As mentes colonizadas são, em todo o caso, muito frequentes; muito mais do que possa supor a ideia de que o nosso melhor músico – pelo menos o mais perfeito – não tenha, afinal, tantos admiradores quanto se poderia supor. Começa pelo fato mesmo de que nossos compositores ou regentes quase não vão a concertos das orquestras brasileiras. Tenho amigos, professores de música, que jamais entram numa sala de concertos para ouvirem a Estadual ou a Municipal. Existem outros que deblateram contra o governo o tempo todo. Nunca os vi discutirem com os trabalhadores da música – os instrumentistas – a situação concreta em que todos estão.

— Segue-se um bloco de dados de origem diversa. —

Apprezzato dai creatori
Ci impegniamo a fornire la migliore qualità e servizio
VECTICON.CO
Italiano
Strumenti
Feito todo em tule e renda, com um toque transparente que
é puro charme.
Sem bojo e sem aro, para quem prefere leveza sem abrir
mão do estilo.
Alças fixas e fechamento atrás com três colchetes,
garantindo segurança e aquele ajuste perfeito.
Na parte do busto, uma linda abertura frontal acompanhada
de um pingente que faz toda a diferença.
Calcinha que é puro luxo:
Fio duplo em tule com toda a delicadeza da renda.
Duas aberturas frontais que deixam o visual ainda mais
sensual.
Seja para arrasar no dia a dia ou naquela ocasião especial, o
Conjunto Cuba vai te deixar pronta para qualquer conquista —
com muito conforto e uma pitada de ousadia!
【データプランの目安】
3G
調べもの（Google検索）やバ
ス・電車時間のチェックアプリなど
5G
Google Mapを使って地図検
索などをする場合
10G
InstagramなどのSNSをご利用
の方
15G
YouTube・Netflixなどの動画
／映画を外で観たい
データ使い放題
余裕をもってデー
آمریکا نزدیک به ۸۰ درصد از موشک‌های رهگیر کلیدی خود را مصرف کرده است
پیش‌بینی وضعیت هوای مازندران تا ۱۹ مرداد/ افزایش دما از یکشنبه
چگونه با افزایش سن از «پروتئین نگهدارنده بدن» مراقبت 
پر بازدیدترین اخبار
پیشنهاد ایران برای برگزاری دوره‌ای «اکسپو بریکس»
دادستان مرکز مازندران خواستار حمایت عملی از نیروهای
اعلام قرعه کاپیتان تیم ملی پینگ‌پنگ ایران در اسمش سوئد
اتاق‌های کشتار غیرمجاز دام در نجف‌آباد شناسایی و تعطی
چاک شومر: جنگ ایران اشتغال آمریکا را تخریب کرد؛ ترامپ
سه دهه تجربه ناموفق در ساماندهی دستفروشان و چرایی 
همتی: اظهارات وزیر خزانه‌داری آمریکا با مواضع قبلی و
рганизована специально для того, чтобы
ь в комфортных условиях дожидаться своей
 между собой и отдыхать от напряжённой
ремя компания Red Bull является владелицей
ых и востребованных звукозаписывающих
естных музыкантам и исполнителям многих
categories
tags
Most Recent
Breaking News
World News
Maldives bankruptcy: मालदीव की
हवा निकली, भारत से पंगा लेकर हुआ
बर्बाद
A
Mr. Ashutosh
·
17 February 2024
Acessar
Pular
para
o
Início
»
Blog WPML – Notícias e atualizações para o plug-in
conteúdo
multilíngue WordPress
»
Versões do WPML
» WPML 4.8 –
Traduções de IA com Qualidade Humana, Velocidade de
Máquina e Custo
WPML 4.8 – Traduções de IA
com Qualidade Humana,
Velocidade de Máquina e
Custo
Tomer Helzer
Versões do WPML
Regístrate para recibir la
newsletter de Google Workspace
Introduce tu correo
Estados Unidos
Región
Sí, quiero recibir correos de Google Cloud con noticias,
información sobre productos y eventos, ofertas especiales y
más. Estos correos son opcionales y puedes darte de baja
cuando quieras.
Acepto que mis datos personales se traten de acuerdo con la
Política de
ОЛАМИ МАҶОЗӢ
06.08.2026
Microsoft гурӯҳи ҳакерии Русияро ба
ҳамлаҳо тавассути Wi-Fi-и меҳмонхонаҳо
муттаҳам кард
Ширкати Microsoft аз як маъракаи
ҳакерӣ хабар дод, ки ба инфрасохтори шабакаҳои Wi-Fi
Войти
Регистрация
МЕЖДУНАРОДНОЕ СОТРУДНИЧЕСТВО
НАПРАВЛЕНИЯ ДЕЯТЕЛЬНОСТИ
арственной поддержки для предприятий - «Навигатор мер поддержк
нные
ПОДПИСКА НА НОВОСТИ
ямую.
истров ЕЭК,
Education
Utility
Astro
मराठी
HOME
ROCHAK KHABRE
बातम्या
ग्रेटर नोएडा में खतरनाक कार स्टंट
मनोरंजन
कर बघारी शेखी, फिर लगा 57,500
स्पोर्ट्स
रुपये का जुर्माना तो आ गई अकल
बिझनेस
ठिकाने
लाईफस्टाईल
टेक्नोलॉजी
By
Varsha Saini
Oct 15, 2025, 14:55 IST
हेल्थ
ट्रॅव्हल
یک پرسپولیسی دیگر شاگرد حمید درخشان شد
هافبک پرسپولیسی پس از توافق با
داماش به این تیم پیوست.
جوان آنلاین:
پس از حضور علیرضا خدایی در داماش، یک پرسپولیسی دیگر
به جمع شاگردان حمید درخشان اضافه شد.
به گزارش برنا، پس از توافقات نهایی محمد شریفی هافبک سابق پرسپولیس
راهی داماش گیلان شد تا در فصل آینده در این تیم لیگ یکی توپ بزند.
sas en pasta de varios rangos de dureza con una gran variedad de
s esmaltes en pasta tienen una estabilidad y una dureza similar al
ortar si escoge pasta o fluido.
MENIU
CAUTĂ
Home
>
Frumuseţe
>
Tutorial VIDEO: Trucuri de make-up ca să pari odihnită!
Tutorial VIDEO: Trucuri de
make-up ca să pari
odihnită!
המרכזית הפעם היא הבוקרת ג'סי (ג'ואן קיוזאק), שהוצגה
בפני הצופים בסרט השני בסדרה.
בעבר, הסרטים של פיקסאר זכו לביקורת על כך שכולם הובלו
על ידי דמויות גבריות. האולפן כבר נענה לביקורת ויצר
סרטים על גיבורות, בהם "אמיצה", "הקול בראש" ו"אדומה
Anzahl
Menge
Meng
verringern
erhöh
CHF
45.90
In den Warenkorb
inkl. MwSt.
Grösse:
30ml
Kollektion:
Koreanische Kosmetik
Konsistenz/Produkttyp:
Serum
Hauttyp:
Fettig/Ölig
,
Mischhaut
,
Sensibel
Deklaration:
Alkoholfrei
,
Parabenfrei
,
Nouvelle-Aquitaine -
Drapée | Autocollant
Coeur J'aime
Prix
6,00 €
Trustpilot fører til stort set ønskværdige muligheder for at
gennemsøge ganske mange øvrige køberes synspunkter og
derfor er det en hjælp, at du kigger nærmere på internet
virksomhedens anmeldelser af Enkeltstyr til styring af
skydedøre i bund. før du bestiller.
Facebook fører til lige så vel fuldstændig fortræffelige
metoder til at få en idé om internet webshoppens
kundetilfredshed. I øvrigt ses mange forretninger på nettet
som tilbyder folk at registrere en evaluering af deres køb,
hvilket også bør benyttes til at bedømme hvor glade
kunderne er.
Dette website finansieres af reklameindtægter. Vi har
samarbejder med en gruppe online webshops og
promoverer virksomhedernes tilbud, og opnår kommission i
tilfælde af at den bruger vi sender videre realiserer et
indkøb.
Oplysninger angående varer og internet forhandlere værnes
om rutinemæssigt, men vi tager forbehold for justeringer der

Quando órgãos como a Secretaria de Cultura do Estado, como é o caso da nossa, investem em redundâncias, levando professores de “educação artística” (?) para ouvirem música de consumo em Campos de Jordão – quando isso poderia ser feito ligando-se o rádio aqui em São Paulo mesmo, –, os equívocos menores são as escolas superiores de música a discutirem teoria musical sem formarem um único instrumentista:

Antonio Menezes é um sinal dos tempos. Permito-me ao otimismo de considerar que, não obstante os erros e os equívocos, sem falar nas instituições de ensino de música que não fazem nada por ela, as coisas podem melhorar. Já não temos só grandes pianistas. Resta esperar, porém, que daqui por diante pianistas – os realmente grandes – disponham-se a tocar com Antonio Menezes. Acalento o sonho de ver um Nélson Freire ao lado deste grande músico. Grandes artistas não são excludentes – muito pelo contrário. Se a contrapartida de Antonio Menezes nas mazelas que todos conhecem parece uma força desigual, o projeto da grande arte pode ser maior. Não custa acreditar que com a existência de um dos maiores violoncelistas do mundo, entre nós, não devamos ter a ambição ode ver nossos jovens na trilha deste grande músico.

A propósito, e para terminar: escrevi que Menezes não fazia parte de uma família de músicos. Não sei de seus avós – mas seu pai e seus irmãos são musicistas. Fica a retificação.